Racket’s new incremental garbage collector is specifically aimed at interactive programs, which, PLT say, will benefit in responsiveness thanks to the elimination of long GC pauses. The new GC behaviour must be specifically requested executing (collect-garbage 'incremental). The reason for not having the new GC as a default lies with the fact that it tends to use more memory, due to its collecting objects more aggressively and not using compaction, and with its overall time performance, which could be slower than the older GC. So, the old behaviour is still to be preferred for batch programs, where GC pauses are not easily noticed.

As mentioned, Racket 6.4 also fixes a serious security vulnerability in the web server, triggered by serving static files. The vulnerability make it possible to access files located on a machine running Racket’s web server and affects also Racket versions previous to 6.0. Besides fixing the vulnerability in 6.4, PLT also provides a package to patch web-server-lib for Racket 6.0+. PLT also mentions that it is possible to patch previous versions of Racket.

Other improvements to the language are in the area of Typed Racket, which generates now more permissive contracts for Any type, thus reducing the number of contract errors in typed/untyped programs.
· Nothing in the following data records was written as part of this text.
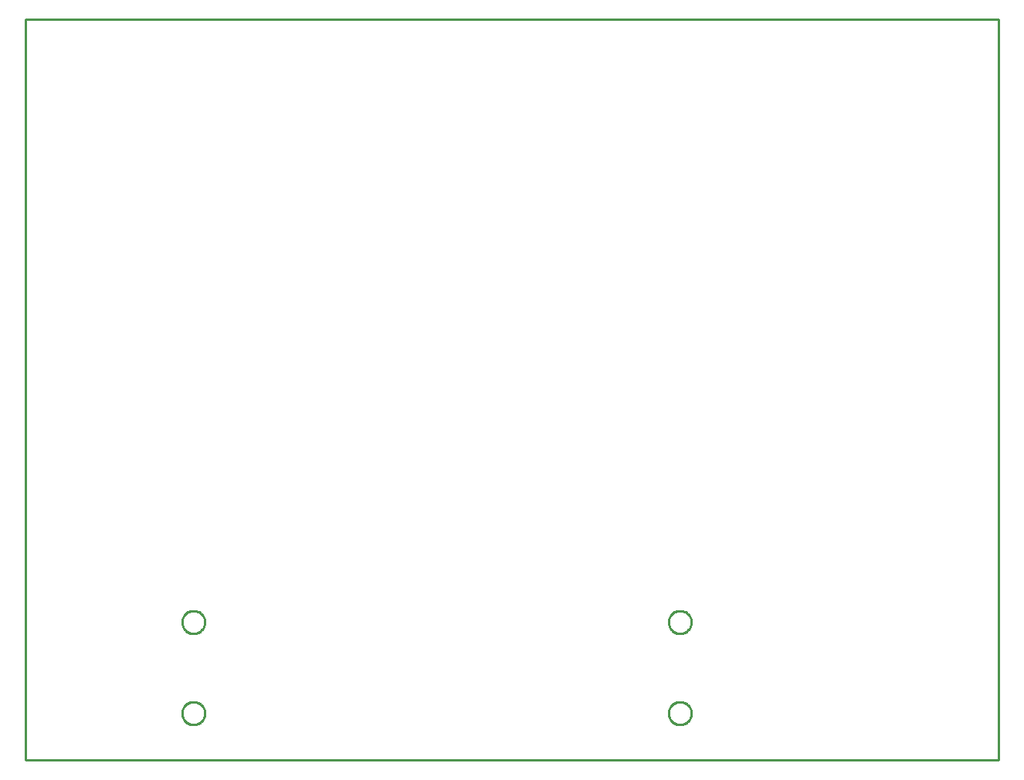
<source format=gbr>
G04 EAGLE Gerber RS-274X export*
G75*
%MOMM*%
%FSLAX34Y34*%
%LPD*%
%IN*%
%IPPOS*%
%AMOC8*
5,1,8,0,0,1.08239X$1,22.5*%
G01*
%ADD10C,0.254000*%


D10*
X0Y0D02*
X1066800Y0D01*
X1066800Y812800D01*
X0Y812800D01*
X0Y0D01*
X184491Y64100D02*
X185470Y64023D01*
X186441Y63869D01*
X187396Y63640D01*
X188330Y63336D01*
X189237Y62961D01*
X190112Y62515D01*
X190950Y62001D01*
X191745Y61424D01*
X192492Y60786D01*
X193186Y60092D01*
X193824Y59345D01*
X194401Y58550D01*
X194915Y57712D01*
X195361Y56837D01*
X195736Y55930D01*
X196040Y54996D01*
X196269Y54041D01*
X196423Y53070D01*
X196500Y52091D01*
X196500Y51109D01*
X196423Y50130D01*
X196269Y49160D01*
X196040Y48204D01*
X195736Y47270D01*
X195361Y46363D01*
X194915Y45488D01*
X194401Y44650D01*
X193824Y43855D01*
X193186Y43108D01*
X192492Y42414D01*
X191745Y41776D01*
X190950Y41199D01*
X190112Y40685D01*
X189237Y40239D01*
X188330Y39864D01*
X187396Y39560D01*
X186441Y39331D01*
X185470Y39177D01*
X184491Y39100D01*
X183509Y39100D01*
X182530Y39177D01*
X181560Y39331D01*
X180604Y39560D01*
X179670Y39864D01*
X178763Y40239D01*
X177888Y40685D01*
X177050Y41199D01*
X176255Y41776D01*
X175508Y42414D01*
X174814Y43108D01*
X174176Y43855D01*
X173599Y44650D01*
X173085Y45488D01*
X172639Y46363D01*
X172264Y47270D01*
X171960Y48204D01*
X171731Y49160D01*
X171577Y50130D01*
X171500Y51109D01*
X171500Y52091D01*
X171577Y53070D01*
X171731Y54041D01*
X171960Y54996D01*
X172264Y55930D01*
X172639Y56837D01*
X173085Y57712D01*
X173599Y58550D01*
X174176Y59345D01*
X174814Y60092D01*
X175508Y60786D01*
X176255Y61424D01*
X177050Y62001D01*
X177888Y62515D01*
X178763Y62961D01*
X179670Y63336D01*
X180604Y63640D01*
X181560Y63869D01*
X182530Y64023D01*
X183509Y64100D01*
X184491Y64100D01*
X184491Y164100D02*
X185470Y164023D01*
X186441Y163869D01*
X187396Y163640D01*
X188330Y163336D01*
X189237Y162961D01*
X190112Y162515D01*
X190950Y162001D01*
X191745Y161424D01*
X192492Y160786D01*
X193186Y160092D01*
X193824Y159345D01*
X194401Y158550D01*
X194915Y157712D01*
X195361Y156837D01*
X195736Y155930D01*
X196040Y154996D01*
X196269Y154041D01*
X196423Y153070D01*
X196500Y152091D01*
X196500Y151109D01*
X196423Y150130D01*
X196269Y149160D01*
X196040Y148204D01*
X195736Y147270D01*
X195361Y146363D01*
X194915Y145488D01*
X194401Y144650D01*
X193824Y143855D01*
X193186Y143108D01*
X192492Y142414D01*
X191745Y141776D01*
X190950Y141199D01*
X190112Y140685D01*
X189237Y140239D01*
X188330Y139864D01*
X187396Y139560D01*
X186441Y139331D01*
X185470Y139177D01*
X184491Y139100D01*
X183509Y139100D01*
X182530Y139177D01*
X181560Y139331D01*
X180604Y139560D01*
X179670Y139864D01*
X178763Y140239D01*
X177888Y140685D01*
X177050Y141199D01*
X176255Y141776D01*
X175508Y142414D01*
X174814Y143108D01*
X174176Y143855D01*
X173599Y144650D01*
X173085Y145488D01*
X172639Y146363D01*
X172264Y147270D01*
X171960Y148204D01*
X171731Y149160D01*
X171577Y150130D01*
X171500Y151109D01*
X171500Y152091D01*
X171577Y153070D01*
X171731Y154041D01*
X171960Y154996D01*
X172264Y155930D01*
X172639Y156837D01*
X173085Y157712D01*
X173599Y158550D01*
X174176Y159345D01*
X174814Y160092D01*
X175508Y160786D01*
X176255Y161424D01*
X177050Y162001D01*
X177888Y162515D01*
X178763Y162961D01*
X179670Y163336D01*
X180604Y163640D01*
X181560Y163869D01*
X182530Y164023D01*
X183509Y164100D01*
X184491Y164100D01*
X717891Y64100D02*
X718870Y64023D01*
X719841Y63869D01*
X720796Y63640D01*
X721730Y63336D01*
X722637Y62961D01*
X723512Y62515D01*
X724350Y62001D01*
X725145Y61424D01*
X725892Y60786D01*
X726586Y60092D01*
X727224Y59345D01*
X727801Y58550D01*
X728315Y57712D01*
X728761Y56837D01*
X729136Y55930D01*
X729440Y54996D01*
X729669Y54041D01*
X729823Y53070D01*
X729900Y52091D01*
X729900Y51109D01*
X729823Y50130D01*
X729669Y49160D01*
X729440Y48204D01*
X729136Y47270D01*
X728761Y46363D01*
X728315Y45488D01*
X727801Y44650D01*
X727224Y43855D01*
X726586Y43108D01*
X725892Y42414D01*
X725145Y41776D01*
X724350Y41199D01*
X723512Y40685D01*
X722637Y40239D01*
X721730Y39864D01*
X720796Y39560D01*
X719841Y39331D01*
X718870Y39177D01*
X717891Y39100D01*
X716909Y39100D01*
X715930Y39177D01*
X714960Y39331D01*
X714004Y39560D01*
X713070Y39864D01*
X712163Y40239D01*
X711288Y40685D01*
X710450Y41199D01*
X709655Y41776D01*
X708908Y42414D01*
X708214Y43108D01*
X707576Y43855D01*
X706999Y44650D01*
X706485Y45488D01*
X706039Y46363D01*
X705664Y47270D01*
X705360Y48204D01*
X705131Y49160D01*
X704977Y50130D01*
X704900Y51109D01*
X704900Y52091D01*
X704977Y53070D01*
X705131Y54041D01*
X705360Y54996D01*
X705664Y55930D01*
X706039Y56837D01*
X706485Y57712D01*
X706999Y58550D01*
X707576Y59345D01*
X708214Y60092D01*
X708908Y60786D01*
X709655Y61424D01*
X710450Y62001D01*
X711288Y62515D01*
X712163Y62961D01*
X713070Y63336D01*
X714004Y63640D01*
X714960Y63869D01*
X715930Y64023D01*
X716909Y64100D01*
X717891Y64100D01*
X717891Y164100D02*
X718870Y164023D01*
X719841Y163869D01*
X720796Y163640D01*
X721730Y163336D01*
X722637Y162961D01*
X723512Y162515D01*
X724350Y162001D01*
X725145Y161424D01*
X725892Y160786D01*
X726586Y160092D01*
X727224Y159345D01*
X727801Y158550D01*
X728315Y157712D01*
X728761Y156837D01*
X729136Y155930D01*
X729440Y154996D01*
X729669Y154041D01*
X729823Y153070D01*
X729900Y152091D01*
X729900Y151109D01*
X729823Y150130D01*
X729669Y149160D01*
X729440Y148204D01*
X729136Y147270D01*
X728761Y146363D01*
X728315Y145488D01*
X727801Y144650D01*
X727224Y143855D01*
X726586Y143108D01*
X725892Y142414D01*
X725145Y141776D01*
X724350Y141199D01*
X723512Y140685D01*
X722637Y140239D01*
X721730Y139864D01*
X720796Y139560D01*
X719841Y139331D01*
X718870Y139177D01*
X717891Y139100D01*
X716909Y139100D01*
X715930Y139177D01*
X714960Y139331D01*
X714004Y139560D01*
X713070Y139864D01*
X712163Y140239D01*
X711288Y140685D01*
X710450Y141199D01*
X709655Y141776D01*
X708908Y142414D01*
X708214Y143108D01*
X707576Y143855D01*
X706999Y144650D01*
X706485Y145488D01*
X706039Y146363D01*
X705664Y147270D01*
X705360Y148204D01*
X705131Y149160D01*
X704977Y150130D01*
X704900Y151109D01*
X704900Y152091D01*
X704977Y153070D01*
X705131Y154041D01*
X705360Y154996D01*
X705664Y155930D01*
X706039Y156837D01*
X706485Y157712D01*
X706999Y158550D01*
X707576Y159345D01*
X708214Y160092D01*
X708908Y160786D01*
X709655Y161424D01*
X710450Y162001D01*
X711288Y162515D01*
X712163Y162961D01*
X713070Y163336D01*
X714004Y163640D01*
X714960Y163869D01*
X715930Y164023D01*
X716909Y164100D01*
X717891Y164100D01*
M02*

</source>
Furthermore, the Redex DSL, aimed to specify and debug the operational semantics of formal languages, now supports scoped binding of specifications. You can read the full list of changes in PLT announcement.

Racket is released under the LGPL license. One of its design goals is to serve as a platform for language creation, design, and implementation. The language is used in a variety of contexts such as scripting, general-purpose programming, computer science education, and research.